# TEXT BLOCK
━━━━━━━━━━━━━━━━
The traveling block 24 is supported from an upper, or crown, block 26 by a flexible line, or cable, 28 in a manner discussed in detail hereinafter. The line 28 passes over a pulley 30 to one side of the derrick 12 and is fixed at one end 32 of the line relative to the derrick and platform 14. The line 28 also passes over another pulley 34 and, toward the other end of the line at 36, is connected to a drawworks 38 which may be operated to selectively retract, or pay out, the line 28 relative to the drawworks, mast 12 and platform 14. Mounting of the pulleys 30 and 34 is discussed in detail hereinafter.

The derrick 12 includes a vertical track assembly 40 which is engaged by a plurality of rollers 42 and 44 carried by the traveling block 24 and the crown block 26, respectively, whereby the two blocks are guided and constrained during vertical movement of the blocks relative to the derrick.

As indicated in FIG. 2, the pulley 30 is mounted on a horizontally-oriented axle carried by a piston 46 vertically reciprocably movable relative to a cylinder 48 in a fluid pressure assembly. Similarly, the pulley 34 is mounted on a horizontal axle carried by a piston 50 movable relative to a cylinder 52 and providing another fluid pressure assembly. The two cylinders 48 and 52 are mounted fixed relative to the derrick 12 leaving the pistons 46 and 50 movable relative to the derrick.

A pulley assembly 54 is carried by an axle also supported by the piston 46, whereby the pulley 30 is free to rotate relative to the pulley assembly 54. A pulley assembly 56 is similarly carried by the piston 52 with the pulley assembly 56 rotatable relative to the pulley 34. A flexible line, cable or chain assembly, for example, 58 is anchored at one end thereof 60 to the derrick 12, extends over the pulley assembly 54 and is anchored at the opposite line end 62 to the crown block 26. A similar flexible line assembly 64 is anchored at one end thereof 66 to the derrick 12, passes over the pulley assembly 56 and is anchored at the other end of the line 68 to the crown block 26. The two line assemblies 58 and 64 thus support the crown block 26 from the derrick 12 by means of the pulley assemblies 54 and 56, respectively, providing a balanced support on opposite sides of the crown block. It will be appreciated that vertical movement of the pistons 46 and 50 relative to the derrick 12 accompanies vertical movement of the crown block 26 relative to the derrick, with the crown block movement twice that of the piston movement.
━━━━━━━━━━━━━━━━
# DATASET CONTENT
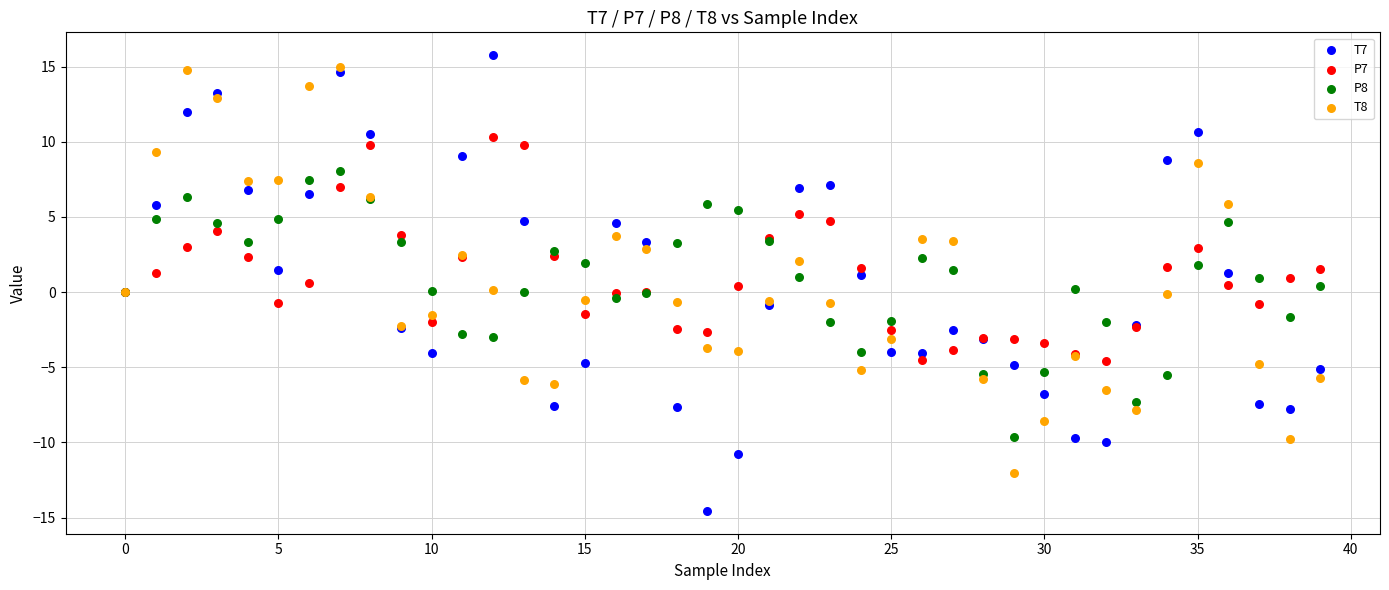

Which series reaches the minimum Y coordinate?

T7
━━━━━━━━━━━━━━━━
# EXERCISES
1. Rewrite the portion of the derrick hoisting text that opens with "As indicated in" and closes with "movable relative to the derrick.", using "hydraulic assembly" in place of "fluid pressure assembly".
2. Write the next part of the description of the derrick hoisting system, following on from its final sentence.

# RESPONSES TO THE TASKS
1.
As indicated in FIG. 2, the pulley 30 is mounted on a horizontally-oriented axle carried by a piston 46 vertically reciprocably movable relative to a cylinder 48 in a hydraulic assembly. Similarly, the pulley 34 is mounted on a horizontal axle carried by a piston 50 movable relative to a cylinder 52 and providing another hydraulic assembly. The two cylinders 48 and 52 are mounted fixed relative to the derrick 12 leaving the pistons 46 and 50 movable relative to the derrick.

2.
Operation of the pistons 46 and 50 may be further appreciated by reference to FIGS. 3 and 5 wherein it is indicated that the fluid pressure assemblies are partly hydraulic and partly pneumatic. The piston rod sides of the cylinders 48 and 52 are parts of a hydraulic system wherein these cylinder portions are connected by a hydraulic line system 70 to a reservoir 72 containing the hydraulic fluid topped by compressed gas to maintain the liquid under desired pressure. A gas pressure line 74 communicates between the top of the reservoir 72 and a supply (not shown) of the compressed gas. A locking valve 76, including a check valve bypass, is positioned in the hydraulic line between the reservoir 72 and the cylinders 48 and 52. A speed limiting valve (not shown) may be incorporated in the connection between each of the cylinders 48 and 52 with the hydraulic line system 70 to limit the rate of flow of hydraulic fluid between the reservoir 72 and the cylinders, as does an optional orifice indicated at 78, to prevent too rapid upward movement of the pistons 46 and 50 relative to the cylinders.

The fluid pressure cylinders 48 and 52 on the blind sides of the pistons are connected by a high pressure gas line system 80 to a locking valve 82 communicating with a standpipe 84 (FIG. 3) extending downwardly from the elevated position of the pistons on the derrick to a second valve 86, if necessary. The gas pressure communication system continues to a control console 88 whereby gas pressure may be selectively applied to the cylinders 48 and 52 from one or another of compressed air pressure vessels 90 and 92. An air compressor 94 also communicates with the console 88 for charging the vessels 90 and 92. A valve manifold 96 is available by which one of the air pressure vessels 90 may be communicated to the pistons 48 and 52, bypassing the console 88, if necessary.

Compressed air is provided to the blind sides of the cylinders 48 and 52 to urge the pistons 46 and 50, respectively, in a first directional mode, that is, to extend outwardly from the cylinders and tend to elevate the pulleys carried by the pistons. The hydraulic pressure applied to the rod sides of the cylinders 48 and 52 resists upward movement by the pistons 46 and 50 and provides a cushion against the force applied by the gas pressure on the blind sides of the cylinders.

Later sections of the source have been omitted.